■ Problem description:
Below are records with pictures; copy word for word only the lines between the line with "focal_35mm: 38" and the line with "f_number: 4.5", inclusive, and drop the pictures.

····················

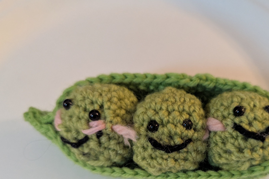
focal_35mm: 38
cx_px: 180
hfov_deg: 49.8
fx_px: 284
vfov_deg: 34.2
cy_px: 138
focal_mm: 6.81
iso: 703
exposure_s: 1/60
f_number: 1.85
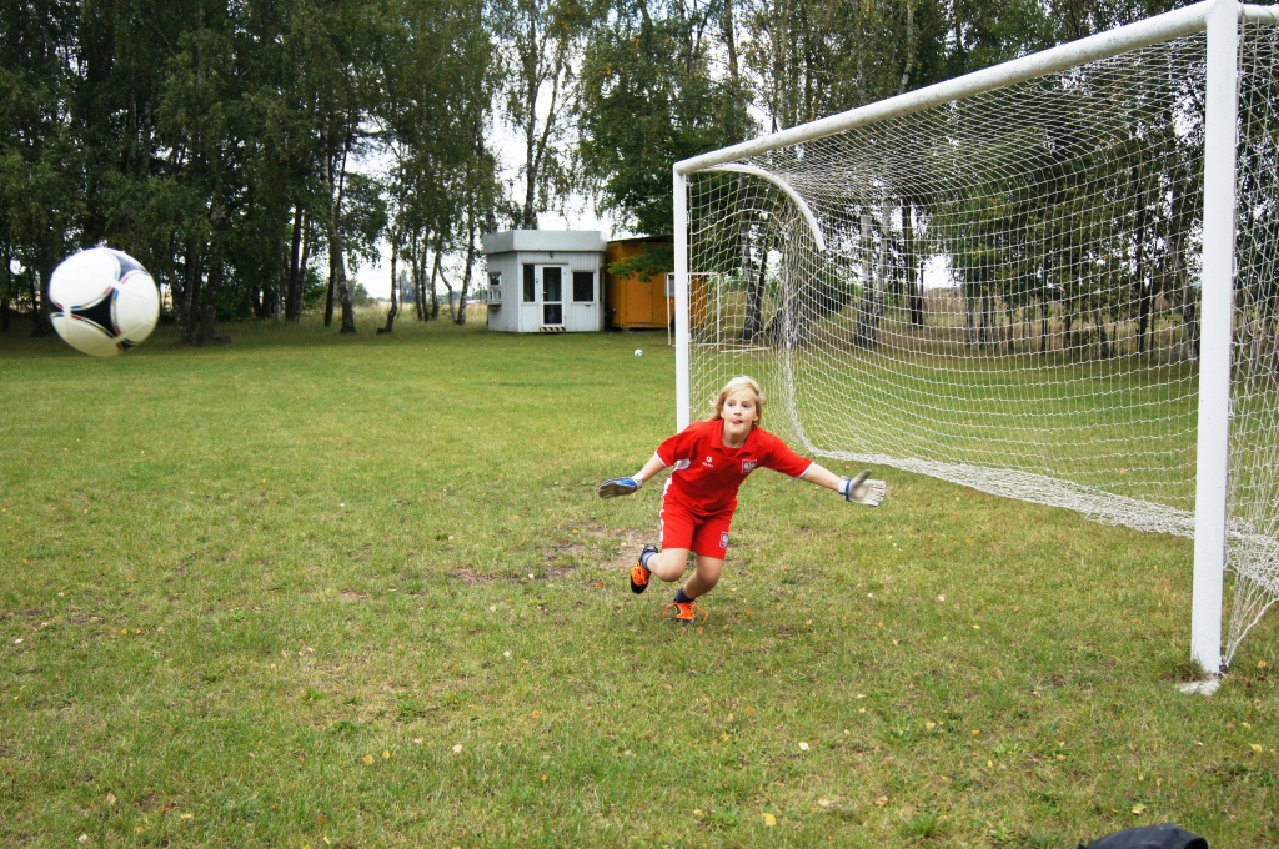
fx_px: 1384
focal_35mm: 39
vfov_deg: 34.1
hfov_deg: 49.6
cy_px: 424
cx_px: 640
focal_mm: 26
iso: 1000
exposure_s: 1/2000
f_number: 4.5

····················

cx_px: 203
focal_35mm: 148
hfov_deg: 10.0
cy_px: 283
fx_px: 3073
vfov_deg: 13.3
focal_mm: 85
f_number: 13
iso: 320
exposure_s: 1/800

····················

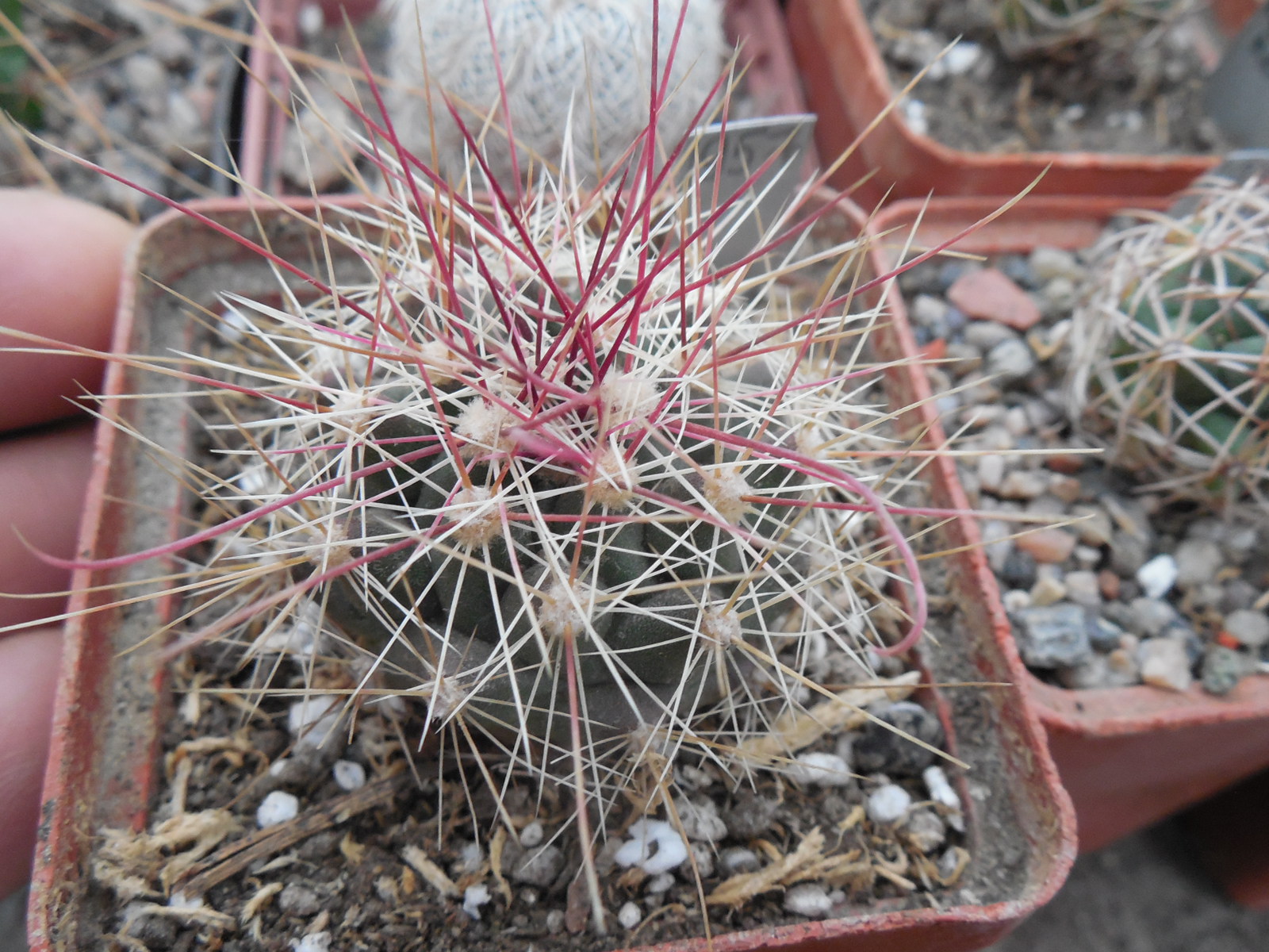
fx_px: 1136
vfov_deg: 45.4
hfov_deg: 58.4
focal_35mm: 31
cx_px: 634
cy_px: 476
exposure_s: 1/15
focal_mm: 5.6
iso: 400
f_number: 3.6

····················

■ Written answer:
focal_35mm: 38
cx_px: 180
hfov_deg: 49.8
fx_px: 284
vfov_deg: 34.2
cy_px: 138
focal_mm: 6.81
iso: 703
exposure_s: 1/60
f_number: 1.85
fx_px: 1384
focal_35mm: 39
vfov_deg: 34.1
hfov_deg: 49.6
cy_px: 424
cx_px: 640
focal_mm: 26
iso: 1000
exposure_s: 1/2000
f_number: 4.5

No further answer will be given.